Can you give the lines of the material below, starting at the line that contains "phylum: Tracheophyta" and ending at the line that contains "genus: Trypargilum", both included, as a JSON list of strings with one string per line? Skip blank lines and leave the pictures out.
---+---
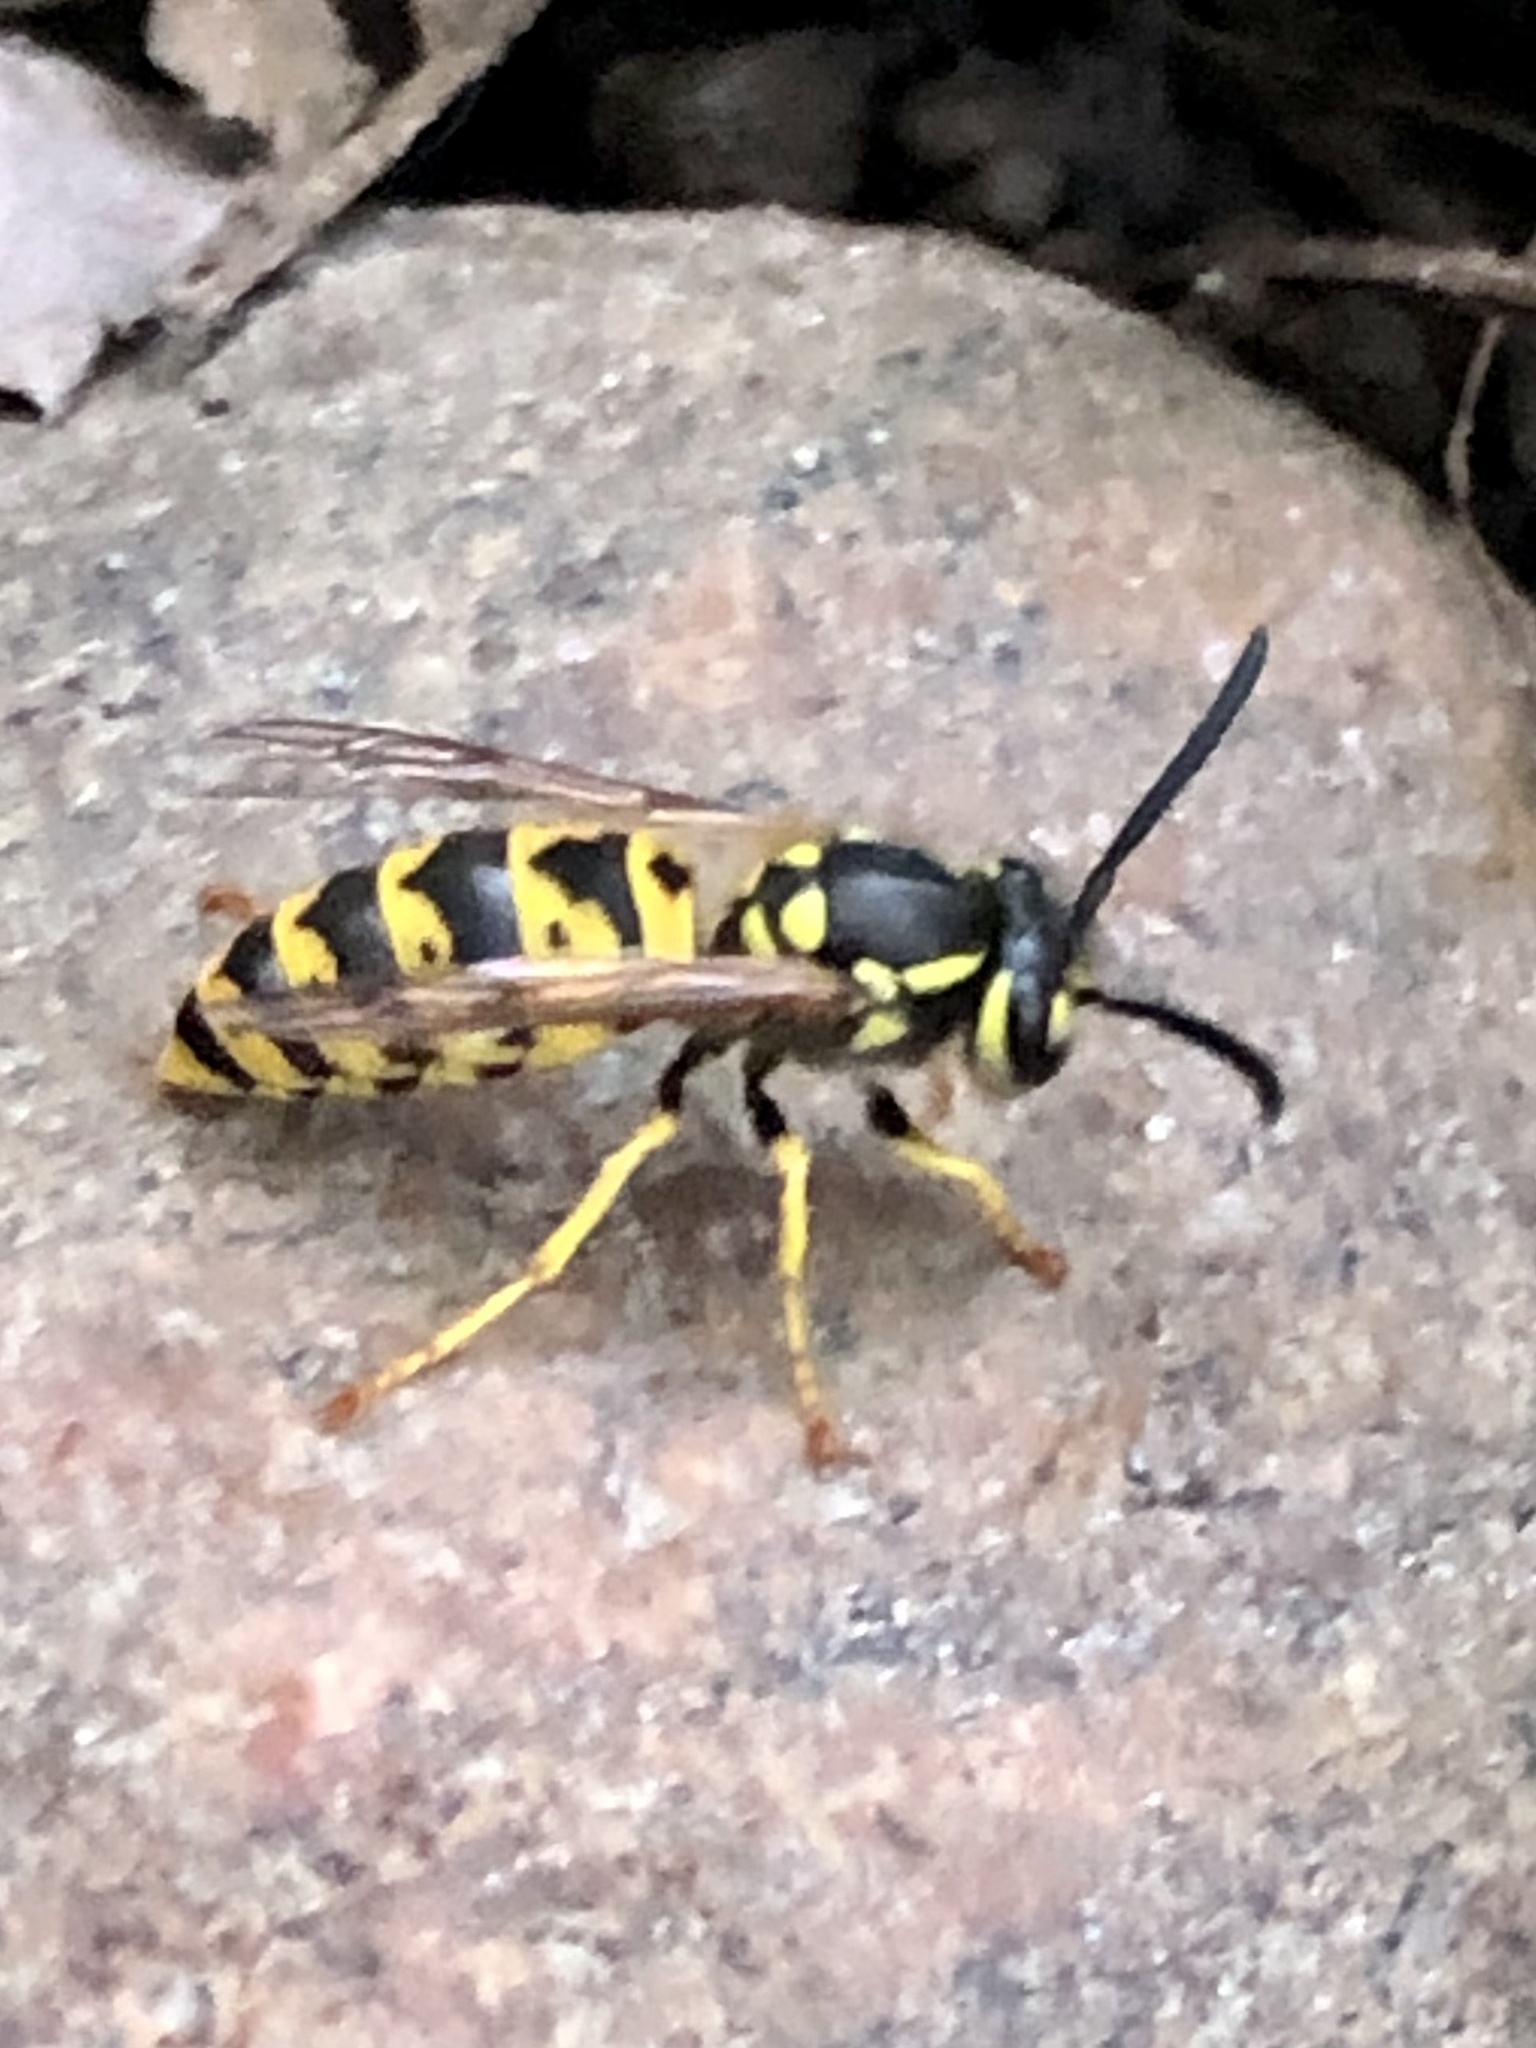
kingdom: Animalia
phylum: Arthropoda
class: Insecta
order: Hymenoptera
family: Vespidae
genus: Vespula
---+---
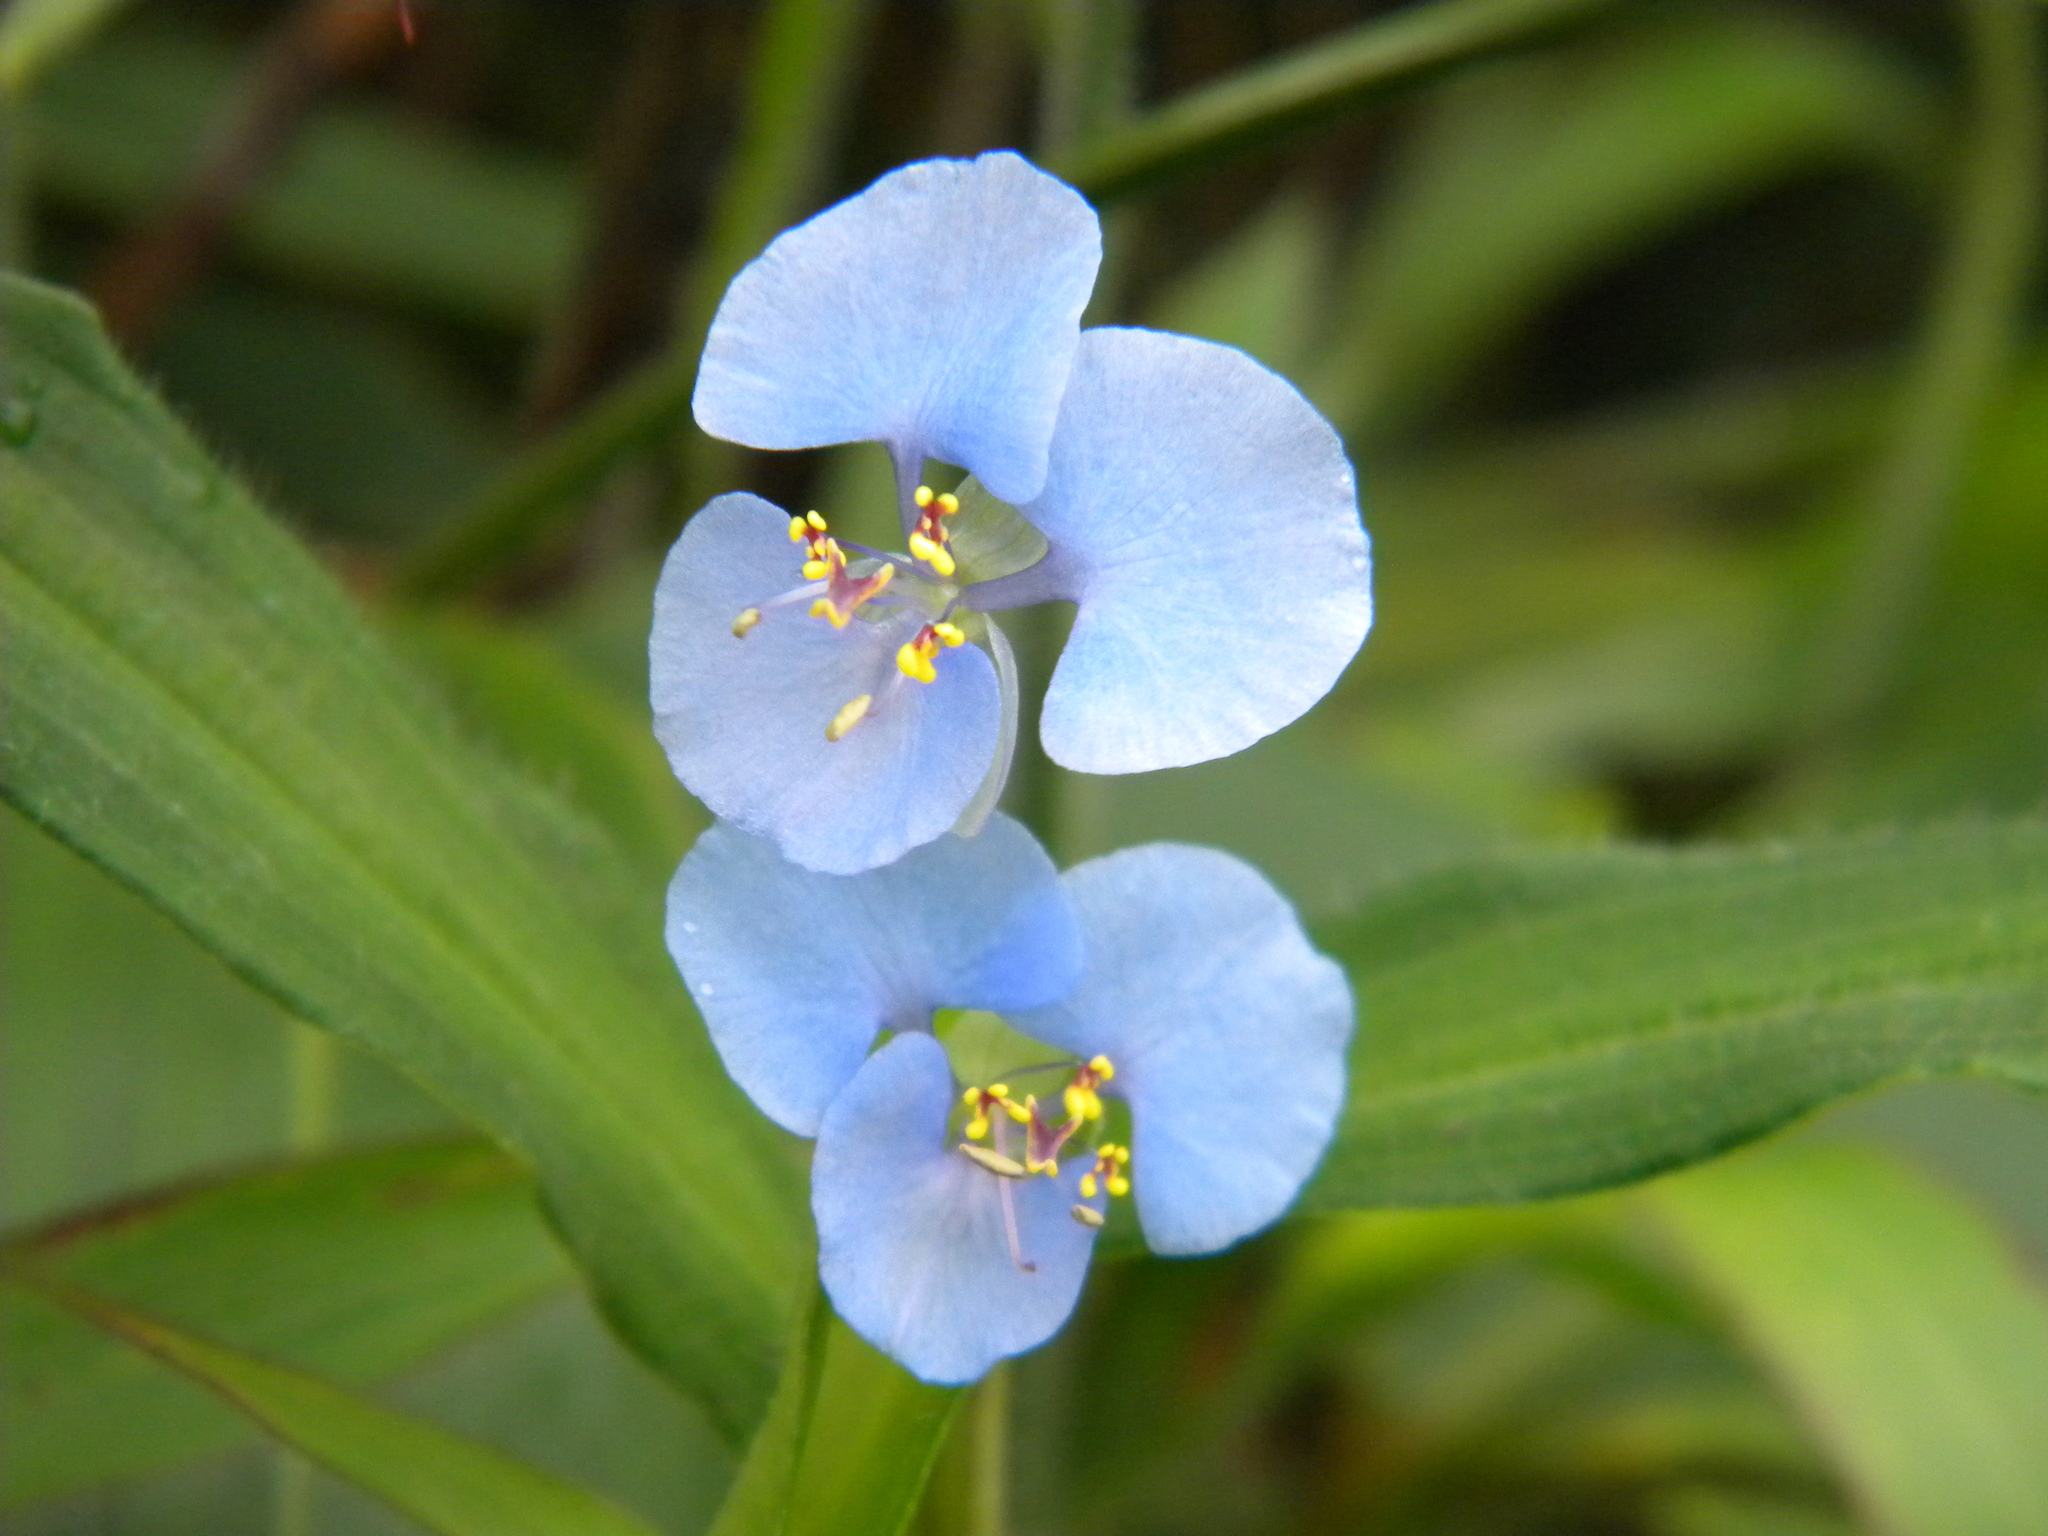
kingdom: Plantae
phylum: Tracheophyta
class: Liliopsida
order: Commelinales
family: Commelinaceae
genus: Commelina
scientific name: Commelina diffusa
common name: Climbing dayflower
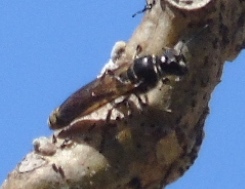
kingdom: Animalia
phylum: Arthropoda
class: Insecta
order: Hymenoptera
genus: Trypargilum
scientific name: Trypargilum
---+---
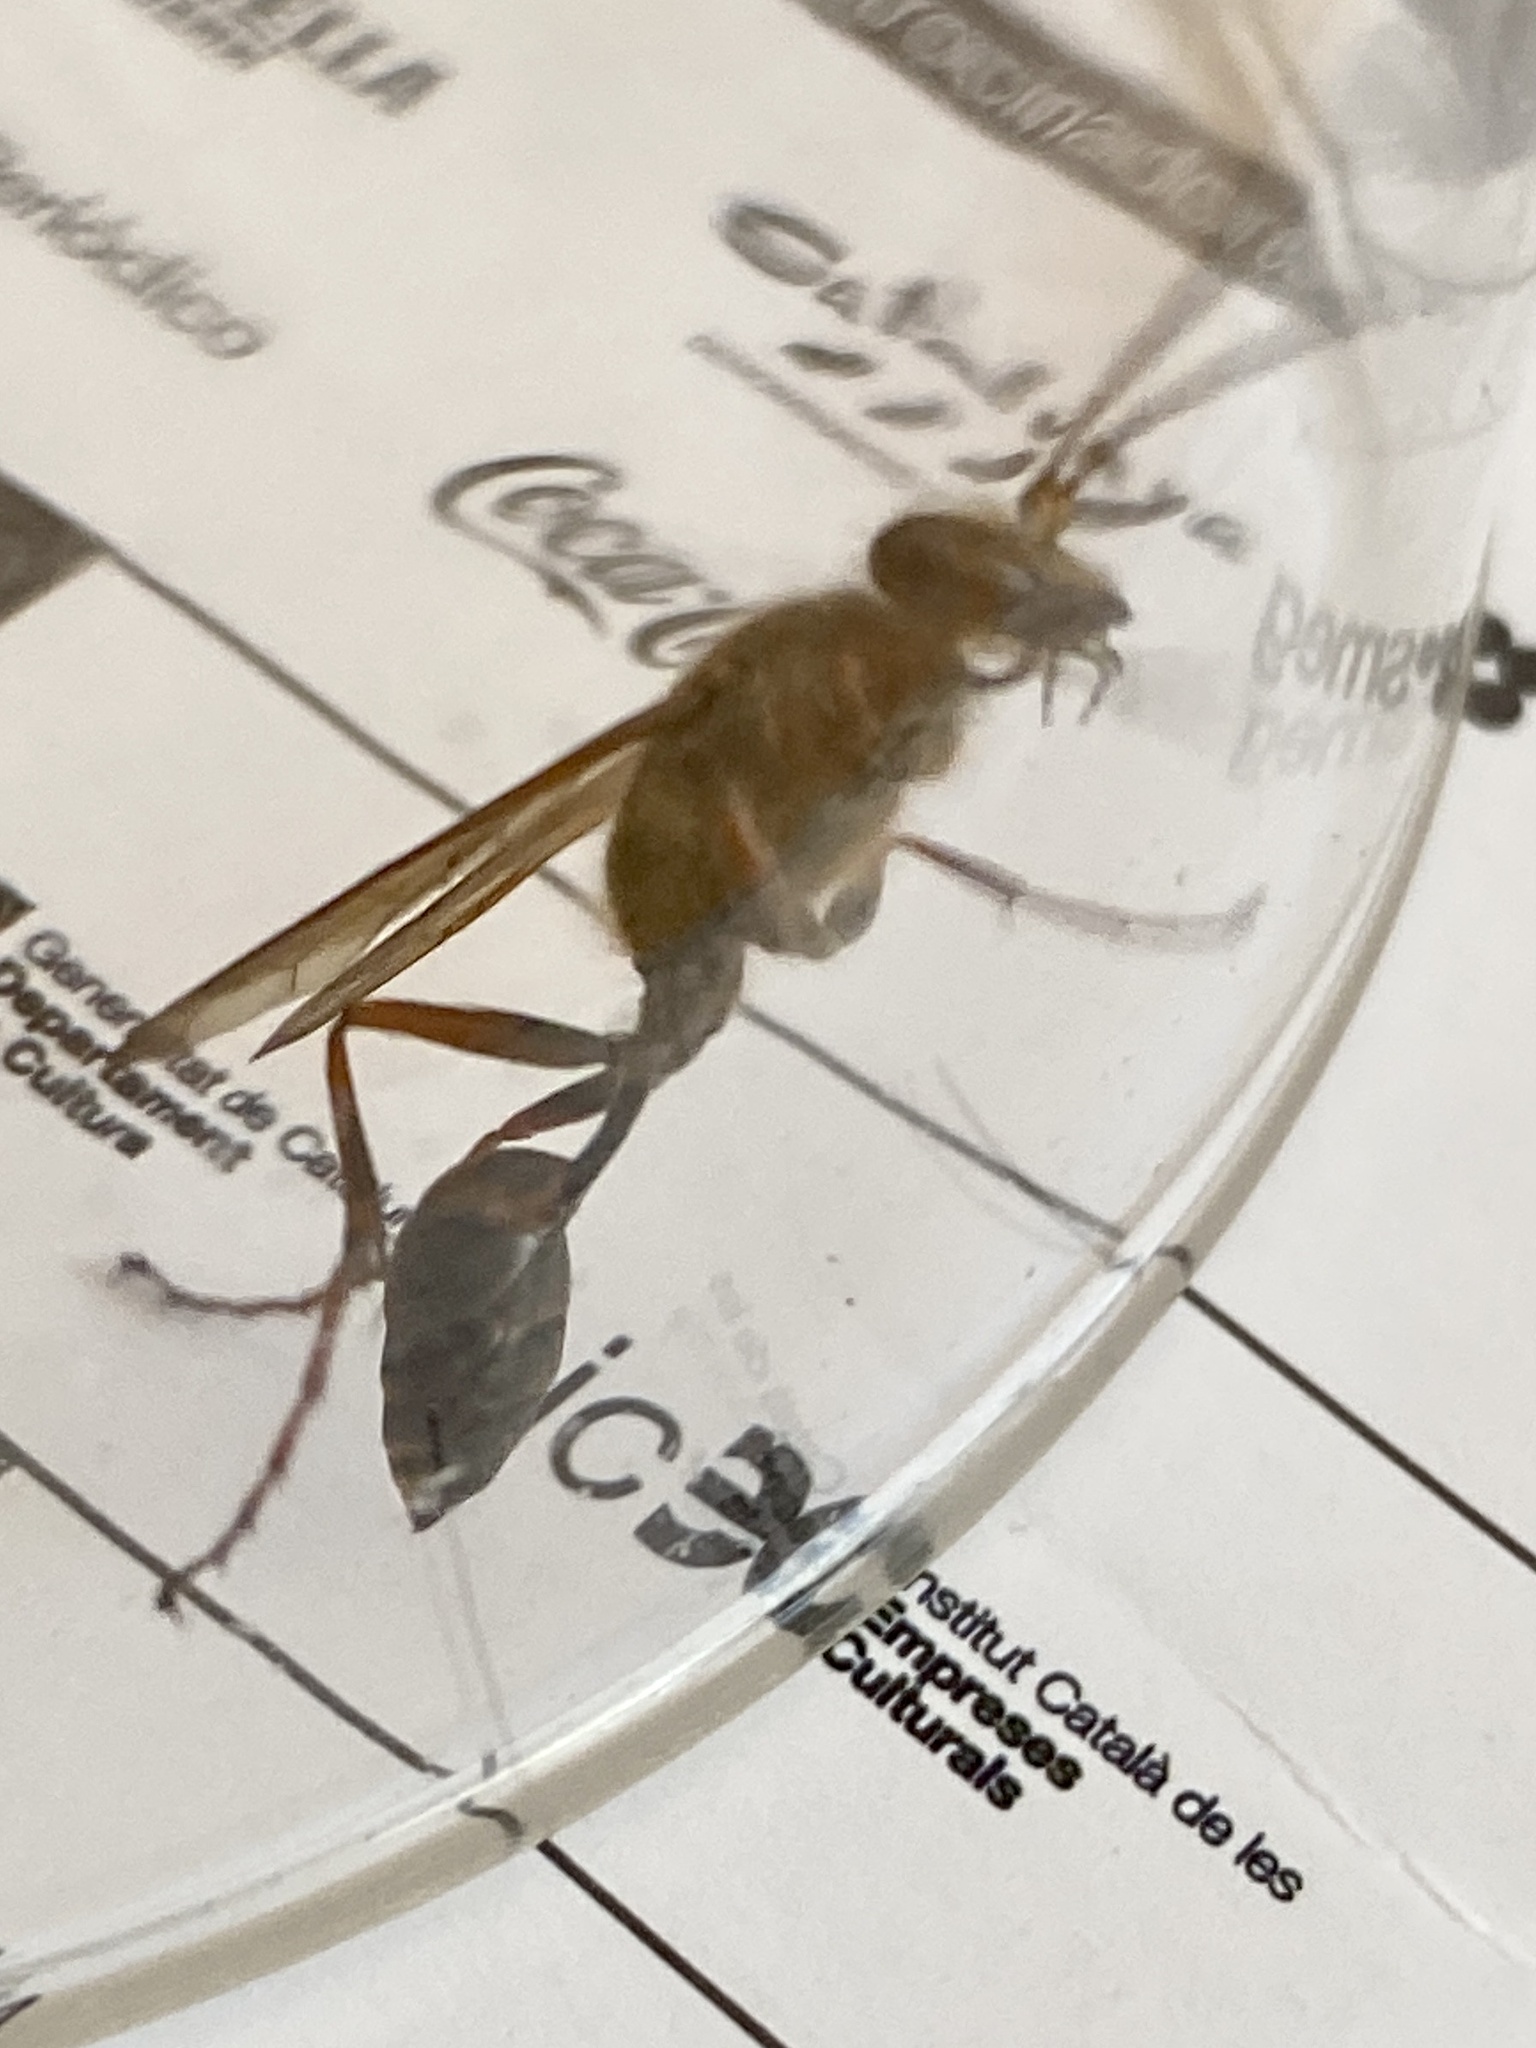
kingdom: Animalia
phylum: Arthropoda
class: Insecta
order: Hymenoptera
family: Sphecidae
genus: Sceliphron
---+---
» **THE RESULT**
[
  "phylum: Tracheophyta",
  "class: Liliopsida",
  "order: Commelinales",
  "family: Commelinaceae",
  "genus: Commelina",
  "scientific name: Commelina diffusa",
  "common name: Climbing dayflower",
  "kingdom: Animalia",
  "phylum: Arthropoda",
  "class: Insecta",
  "order: Hymenoptera",
  "genus: Trypargilum"
]